En determinados ambientes de influencia política y mediática se ha puesto de moda últimamente la reivindicación de la meritocracia, como una especie de vacuna contra la corrupción. El mérito personal como puerta de acceso a la riqueza y al reconocimiento social. Piketty habla de esto en su quizá demasiado conocido ensayo sobre el capital en el siglo XXI y explica que en un escenario donde el gran peso de la economía lo tiene el rendimiento del capital, se generan tales desigualdades que la meritocracia es imposible, poniendo en riesgo la democracia. Este economista francés reivindica como elemento balanceador de esas desigualdades la difusión de los conocimientos, la generalización del acceso a la formación (más que a la información). Todo muy del gusto, como ven, de quienes aún creen en el Estado como principal agente nivelador de la convivencia social. En realidad, es el viejo sueño de la Ilustración pasado por la termomix de la postmodernidad.

Esa reivindicación de la meritocracia me parece necesaria; es más, es indispensable para quienes no tenemos más pedigrí en la vida que nuestras manos y la dotación neuronal con la que cada cual viene de fábrica. Sin embargo, al menos en el entorno social en el que me muevo, la debilidad de la meritocracia no es sólo culpa del poder que aún detenta ese puñado de familias que se hicieron ricas con la neutralidad española durante la I Guerra Mundial. Preguntando a personas que no han leído a Piketty pero que se dedican a buscarse el sustento cada día como saben y pueden en los más diversos ámbitos, me señalan dos ingredientes en este guiso social y económico.

Por un lado, antes de hablar de la educación como ascensor social de los hijos, en España hay que enseñarles eso mismo a los padres: la precariedad económica de las familias las lleva actualmente a comportarse como unidad de subsistencia donde todos los recursos se ponen en común; esto es, la beca de estudios del hijo o la hija que saca buenas notas se diluye en el puchero, no se gasta en libros ni en tiempo para estudiar. Si a ello sumamos el efecto deletéreo de haber despreciado y desprestigiado en España la Formación Profesional en aras del acceso general a un paraíso universitario que ha llenado las barras de los bares de copas de licenciados y doctores haciendo de camareros, es poco menos que imposible que en las familias se entienda la utilidad del sacrificio por la educación.

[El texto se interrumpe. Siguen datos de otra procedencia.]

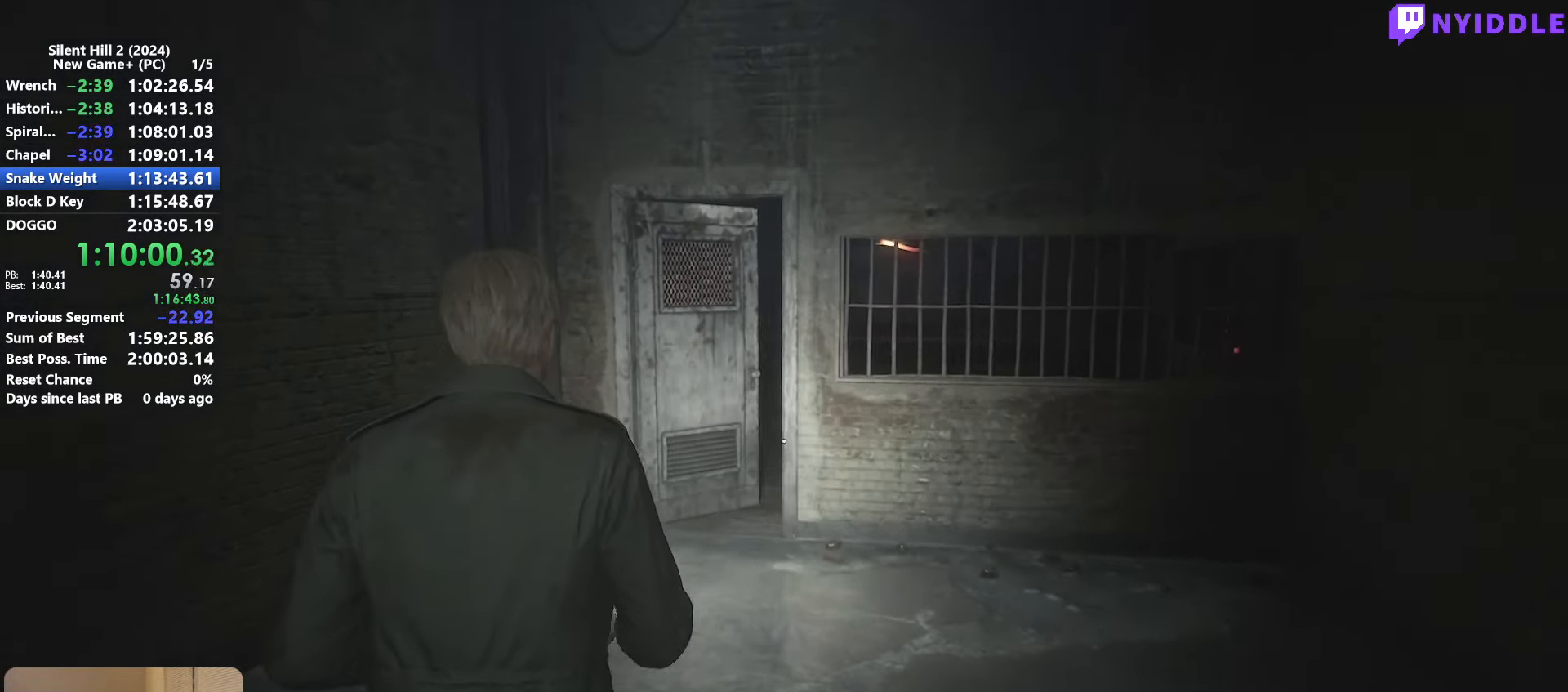
{"keys": ["shift", "w"], "mouse": [], "events": []}
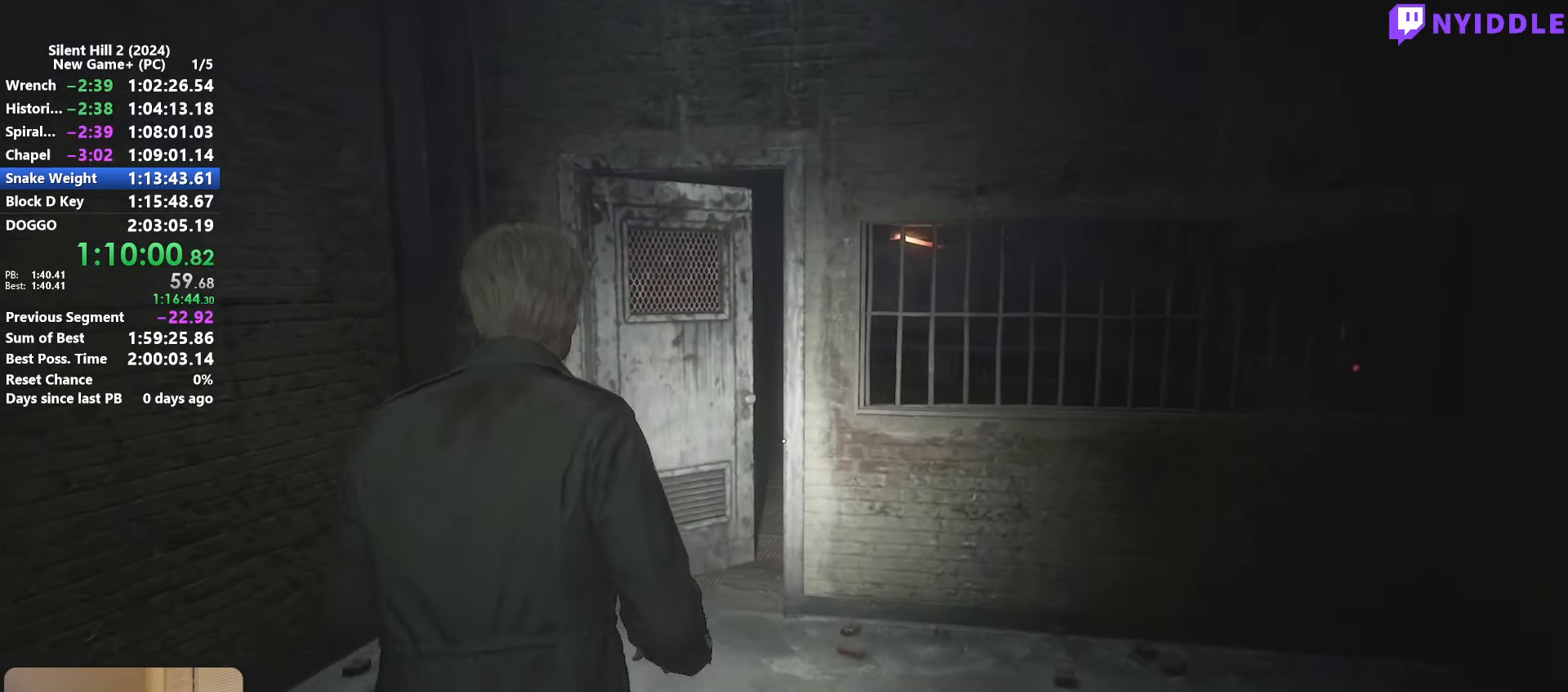
{"keys": ["shift", "w"], "mouse": [], "events": []}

Por otro lado, la meritocracia encalla una y otra vez en la corrupción capilarizada. Y esas realidades germinan mejor en unos terrenos que en otros. Vale decir, la corrupción es cuento viejo y universal que generalmente, para cesar, ha requerido de la aparición violenta de reformas, desastres, revueltas y revoluciones.

La corrupción en las instituciones públicas funciona bajo el juego de la oferta y la demanda (todo muy capitalista, by the way), desde el desfalco más escandaloso al cuñadismo más leve en el último escalón administrativo: todo depende de lo apetitoso que resulte trabajar en lo público y de cuánta gente quiera hacerlo. La meritocracia solo es posible cuando no hay interferencias, aunque ello puede conducir a trasformar una comunidad en un país de funcionarios.

El ámbito de lo privado tampoco es en España precisamente el edén de la meritocracia: el dulce nepotismo es siempre más atractivo que la productividad. Hasta que llegue el momento de evidenciar obligadamente que, o se produce más, mejor y más barato, o se echa el cierre. El déficit de productividad se ve mucho antes y mejor, por razones obvias, en una pequeña empresa que en una compañía multinacional. La necesidad de adoptar decisiones urgentes al respecto, también. Lo que ubica el escenario ideal de la meritocracia en las pymes, vaya por Dios, porque es en las pymes donde la urgencia de la productividad se impone a los lazos de conveniencia familiar, política o cualquier otra clase de afinidad; a condición, claro, de que no haya dopaje empresarial. Parece, pues, que la saludable reivindicación de la meritocracia solo es posible en escenarios donde efectivamente el mérito sea el gran factor diferencial que asegure, paradójicamente, la pervivencia real del capital. A ves miro a mi alrededor y, la verdad, me cuesta dar con esos escenarios.

Para todo lo demás, quizá lo más práctico sea buscarse un padrino.